Marking the reopening of the Yorkshire Museum, the world-famous late 16th century portrait of Richard III will be part of a new exhibition.
The portrait, which is on loan from the National Portrait Gallery, will be on display from July 9 to October 31 2021.
The Yorkshire Museum has been closed since March 2020 because of the COVID-19 pandemic.
Also on display will be the museum’s outstanding collections associated with the King such as the Middleham Jewel, The Ryther Hoard and the Stillingfleet Boar Badge worn by one of his supporters.
The loan to the Yorkshire Museum is part of the National Portrait Gallery’s nation-wide COMING HOME project, that will see some of its most iconic works travel to the place they are most closely associated with.

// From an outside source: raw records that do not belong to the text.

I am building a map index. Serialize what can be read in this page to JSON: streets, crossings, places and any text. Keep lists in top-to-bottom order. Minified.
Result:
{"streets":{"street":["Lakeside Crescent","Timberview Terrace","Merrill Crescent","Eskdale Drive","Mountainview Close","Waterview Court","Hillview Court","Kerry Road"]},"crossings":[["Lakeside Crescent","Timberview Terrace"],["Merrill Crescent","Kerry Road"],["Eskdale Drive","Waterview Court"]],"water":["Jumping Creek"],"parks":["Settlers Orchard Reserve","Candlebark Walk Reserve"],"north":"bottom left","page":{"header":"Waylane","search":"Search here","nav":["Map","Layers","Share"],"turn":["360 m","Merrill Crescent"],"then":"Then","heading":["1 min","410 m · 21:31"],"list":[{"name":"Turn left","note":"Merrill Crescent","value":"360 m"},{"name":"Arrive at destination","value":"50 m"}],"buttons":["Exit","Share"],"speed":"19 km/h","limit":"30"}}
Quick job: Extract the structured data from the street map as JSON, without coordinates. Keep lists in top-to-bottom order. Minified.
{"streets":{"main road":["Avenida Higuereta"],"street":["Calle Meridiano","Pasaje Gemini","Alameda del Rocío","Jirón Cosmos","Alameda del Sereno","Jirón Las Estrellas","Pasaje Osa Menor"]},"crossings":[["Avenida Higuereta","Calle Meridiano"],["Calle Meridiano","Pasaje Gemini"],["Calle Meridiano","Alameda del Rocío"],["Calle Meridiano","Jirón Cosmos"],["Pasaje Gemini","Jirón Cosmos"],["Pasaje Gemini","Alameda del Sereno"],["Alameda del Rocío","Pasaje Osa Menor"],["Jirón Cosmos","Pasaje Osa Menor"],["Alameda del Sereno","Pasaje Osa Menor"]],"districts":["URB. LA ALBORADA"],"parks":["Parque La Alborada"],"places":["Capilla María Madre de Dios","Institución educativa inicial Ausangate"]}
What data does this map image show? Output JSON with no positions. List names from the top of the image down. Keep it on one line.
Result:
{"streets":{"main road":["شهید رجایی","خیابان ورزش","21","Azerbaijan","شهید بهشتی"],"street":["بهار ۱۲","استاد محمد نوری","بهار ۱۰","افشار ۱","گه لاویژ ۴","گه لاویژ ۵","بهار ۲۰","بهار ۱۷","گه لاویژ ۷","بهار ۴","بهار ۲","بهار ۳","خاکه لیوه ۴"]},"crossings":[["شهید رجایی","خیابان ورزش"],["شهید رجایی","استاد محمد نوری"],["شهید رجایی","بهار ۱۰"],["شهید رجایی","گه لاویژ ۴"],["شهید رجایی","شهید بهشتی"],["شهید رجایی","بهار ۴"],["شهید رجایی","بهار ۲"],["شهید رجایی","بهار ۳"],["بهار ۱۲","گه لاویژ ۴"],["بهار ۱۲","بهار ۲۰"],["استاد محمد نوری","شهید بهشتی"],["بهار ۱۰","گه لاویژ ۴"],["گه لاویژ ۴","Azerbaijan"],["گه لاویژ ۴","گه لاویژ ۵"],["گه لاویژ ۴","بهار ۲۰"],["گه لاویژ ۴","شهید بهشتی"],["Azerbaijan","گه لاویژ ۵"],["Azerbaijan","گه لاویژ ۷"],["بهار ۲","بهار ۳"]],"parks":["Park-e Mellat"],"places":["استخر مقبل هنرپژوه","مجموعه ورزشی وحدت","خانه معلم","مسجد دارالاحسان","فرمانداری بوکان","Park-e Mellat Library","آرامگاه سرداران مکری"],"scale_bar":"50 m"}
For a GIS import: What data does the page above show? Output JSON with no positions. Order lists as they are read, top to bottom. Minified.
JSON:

The exhibition has been supported by the Weston Loan Programme with Art Fund, with a grant of £17,625.
The programme helps to fund regional and small local authority museums to borrow major works of art from national collections.
Lucy Creighton, curator of archaeology, said: “King Richard III was the last King of the House of York and he remains a well-loved figure in the city.
“It is fantastic to be working with the National Portrait Gallery on this project as it provides a rare opportunity to showcase this iconic piece of fine art alongside the Yorkshire Museum’s collections which includes one of the finest group of objects associated with Richard III in the country.
“We look forward to be able to tell the story of Richard III and his connection to York in this new display.”
The exhibition will open on Friday 9 July.
Entry to the exhibition is included in admission to the museum, but booking is essential. Tickets are currently available to book for 9 July to 1 August with more tickets released mid July.